Task description: Transcribe the article on Mike Ditka's drunken driving arrest word for word, in full.

Passage shown:

______

Don’t blame cop, Ditka says of arrest

Hugh Hough; Herb Gould

Originally published Oct. 15, 1985

A contrite Bears coach Mike Ditka said yesterday that fans shouldn’t blame the state trooper who arrested him on a drunken driving charge.

Irate fans bombarded State Police with angry phone calls after learning of Ditka’s arrest early yesterday on the Tri-State Tollway.

Ditka had just got off a charter flight that returned the Bears to O’Hare Airport from San Francisco, where they defeated the 49ers 26-10.

He was charged with driving under the influence of alcohol, speeding and improper lane usage.

At the Bears’ regular Monday press conference in Lake Forest, Ditka said of his arrest, “It’s an unfortunate and disappointing situation. I’ve retained a lawyer and will deal with it when the proper time comes.”

Later in the conference, he said, “I just think there are rights and wrongs in life. I’m just a person. I have no animosity toward anybody. What was done was done.”

As for the calls to police, Ditka said, “The calls really don’t help anything. If they the callers really analyze it, they’d probably come to the same conclusion that I do.”

A Bears spokesman, when asked why Ditka hadn’t been supplied with a chauffeur after a trip in which some celebrating might have been anticipated, replied that Ditka received “many offers” of rides home but declined them.

Ditka was arrested at 12:14 a.m., and the phones started ringing at the State Police tollway district office in Oak Brook immediately after early-morning radio broadcasts broke the news.

“We’ve been called everything in the book that you can think of,” said Trooper Louis Jurkowlaniec, one of the officers kept busy answering calls on seven extensions.

Another trooper, Sandra Mosley, quoted one indignant caller as saying: “Mike Ditka is the best thing that ever happened to Chicago.” But, Mosley added, “If the officer had not done his job, Ditka may have been dead.”

Mosley said Ditka’s northbound 1985 Mercedes-Benz was halted on the tollway near Dempster as he drove toward his home in Grayslake. Mosley declined to say how fast Ditka was driving.

______

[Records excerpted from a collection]
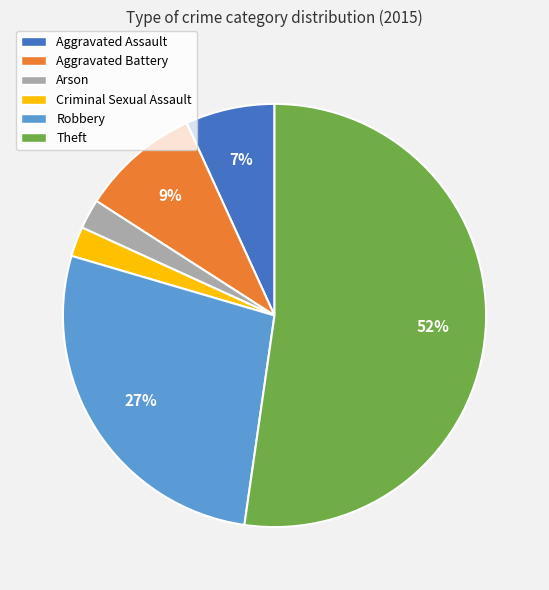

Does Criminal Sexual Assault account for over 50% of the chart?

No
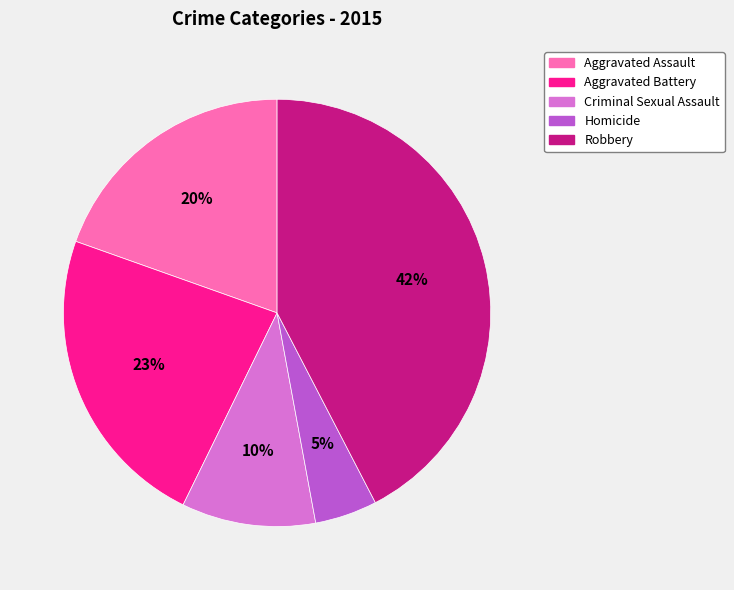

Which has a higher value, Criminal Sexual Assault or Aggravated Assault?

Aggravated Assault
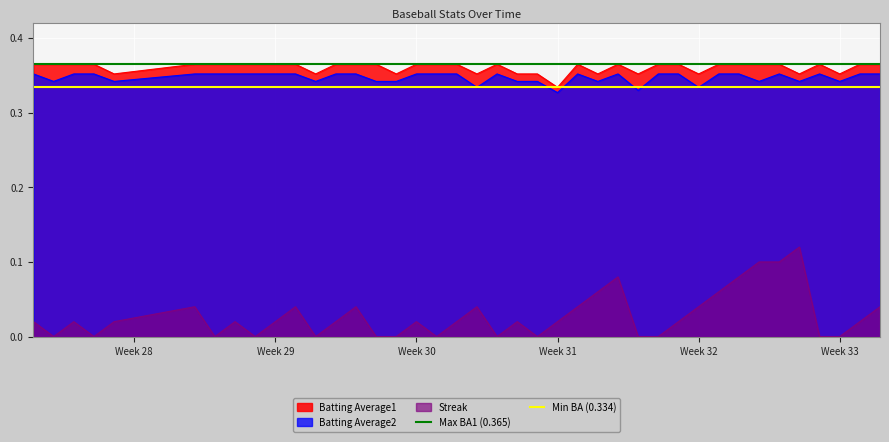

True or false: Batting Average1 and Streak cross at least once.

False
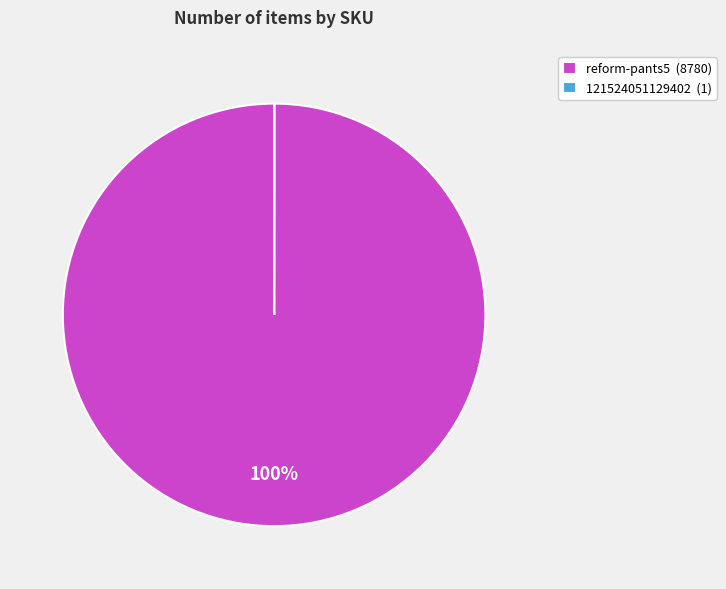

To the nearest percent, what is the average slice percentage?

50%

______

Solution to this task:
Don’t blame cop, Ditka says of arrest

Hugh Hough; Herb Gould

Originally published Oct. 15, 1985

A contrite Bears coach Mike Ditka said yesterday that fans shouldn’t blame the state trooper who arrested him on a drunken driving charge.

Irate fans bombarded State Police with angry phone calls after learning of Ditka’s arrest early yesterday on the Tri-State Tollway.

Ditka had just got off a charter flight that returned the Bears to O’Hare Airport from San Francisco, where they defeated the 49ers 26-10.

He was charged with driving under the influence of alcohol, speeding and improper lane usage.

At the Bears’ regular Monday press conference in Lake Forest, Ditka said of his arrest, “It’s an unfortunate and disappointing situation. I’ve retained a lawyer and will deal with it when the proper time comes.”

Later in the conference, he said, “I just think there are rights and wrongs in life. I’m just a person. I have no animosity toward anybody. What was done was done.”

As for the calls to police, Ditka said, “The calls really don’t help anything. If they the callers really analyze it, they’d probably come to the same conclusion that I do.”

A Bears spokesman, when asked why Ditka hadn’t been supplied with a chauffeur after a trip in which some celebrating might have been anticipated, replied that Ditka received “many offers” of rides home but declined them.

Ditka was arrested at 12:14 a.m., and the phones started ringing at the State Police tollway district office in Oak Brook immediately after early-morning radio broadcasts broke the news.

“We’ve been called everything in the book that you can think of,” said Trooper Louis Jurkowlaniec, one of the officers kept busy answering calls on seven extensions.

Another trooper, Sandra Mosley, quoted one indignant caller as saying: “Mike Ditka is the best thing that ever happened to Chicago.” But, Mosley added, “If the officer had not done his job, Ditka may have been dead.”

Mosley said Ditka’s northbound 1985 Mercedes-Benz was halted on the tollway near Dempster as he drove toward his home in Grayslake. Mosley declined to say how fast Ditka was driving.